- Directed by: Benjamin R. Moody
- Written by: Benjamin R. Moody
- Starring: Akasha Villalobos; Danielle Evon Ploeger; Brian Villalobos;
- Production company: Blue Goggles Films
- Release date: 2015;
- Running time: 91 minutes
- Country: United States

= Last Girl Standing =

Last Girl Standing is a 2015 American psychological horror film written and directed by Benjamin R. Moody. It stars Akasha Villalobos, Danielle Evon Ploeger, and Brian Villalobos.

== Plot ==
Camryn survives an attack from a homicidal killer wearing a deer mask, later dubbed The Hunter, which claims the lives of her friends. Four years later, she is suffering from post-traumatic stress disorder, and trying to live a quiet life – working in a laundromat, and avoiding contact with other people. That changes when Nick starts a job at the laundromat, and Camryn begins to believe that someone is stalking her again.

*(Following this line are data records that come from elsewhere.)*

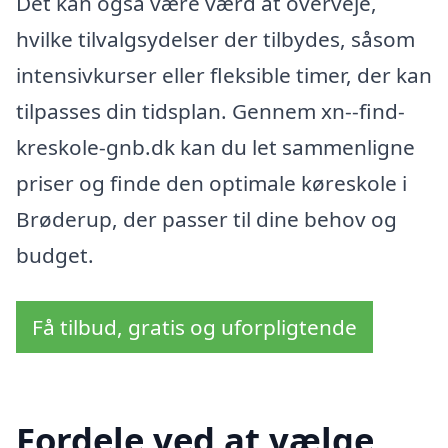
Det kan også være værd at overveje,
hvilke tilvalgsydelser der tilbydes, såsom
intensivkurser eller fleksible timer, der kan
tilpasses din tidsplan. Gennem xn--find-
kreskole-gnb.dk kan du let sammenligne
priser og finde den optimale køreskole i
Brøderup, der passer til dine behov og
budget.
Få tilbud, gratis og uforpligtende
Fordele ved at vælge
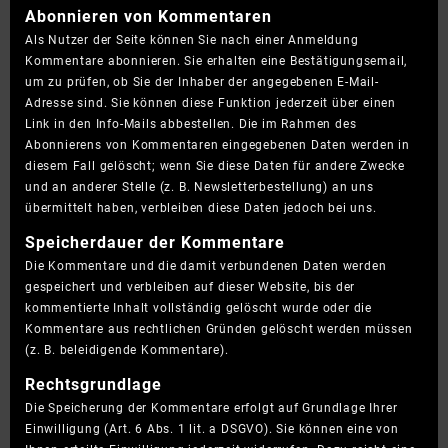
Abonnieren von Kommentaren
Als Nutzer der Seite können Sie nach einer Anmeldung
Kommentare abonnieren. Sie erhalten eine Bestätigungsemail,
um zu prüfen, ob Sie der Inhaber der angegebenen E-Mail-
Adresse sind. Sie können diese Funktion jederzeit über einen
Link in den Info-Mails abbestellen. Die im Rahmen des
Abonnierens von Kommentaren eingegebenen Daten werden in
diesem Fall gelöscht; wenn Sie diese Daten für andere Zwecke
und an anderer Stelle (z. B. Newsletterbestellung) an uns
übermittelt haben, verbleiben diese Daten jedoch bei uns.
Speicherdauer der Kommentare
Die Kommentare und die damit verbundenen Daten werden
gespeichert und verbleiben auf dieser Website, bis der
kommentierte Inhalt vollständig gelöscht wurde oder die
Kommentare aus rechtlichen Gründen gelöscht werden müssen
(z. B. beleidigende Kommentare).
Rechtsgrundlage
Die Speicherung der Kommentare erfolgt auf Grundlage Ihrer
Einwilligung (Art. 6 Abs. 1 lit. a DSGVO). Sie können eine von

She decides to keep an eye on Nick and his friends to make sure that history won't repeat itself.

== Cast ==

- Akasha Villalobos as Camryn
- Danielle Evon Ploeger as Danielle
- Brian Villalobos as Nick
- JD Carrera as Tyler
- Ryan Hamilton as Griffin
- Kelsey Pribilski as Maelyn
- Laura Ray as Hannah
- Jason Vines as The Hunter

== Production ==
Last Girl Standing was produced in Austin, Texas, and was funded via Kickstarter. It was written and directed by Benjamin R. Moody, and produced by his wife Rachel Moody.

== Release ==
The film screened its world premiere at Film4 FrightFest in the United Kingdom on August 31, 2015. Its American premiere was on October 17, 2015 at the Eerie Horror Fest.

== Reception ==
Last Girl Standing received mixed to positive reviews from critics. Dread Central enthusiastically declares, "Every year at Texas Frightmare Weekend there’s one movie that screens that stands above the others... In 2016 that movie is Last Girl Standing." Horrornews.net raves that the film "...was a great watch, and it comes highly recommended." Bloody Disgustings review was more mixed, noting that "A lot of Last Girl Standing works, but it feels like it’s all setup and once it finally does reveal its true nature, it ends." Similarly, Scream Magazine remarks, "This may have a great concept and a realistic execution, but there is a certain amount of entertainment value missing", adding "Last Girl Standing is definitely worth a watch..." Horror Freak News was negative in it assessment of the film, winding up in its review with "it's a foregone conclusion that it can be labeled "adequately skip-worthy"."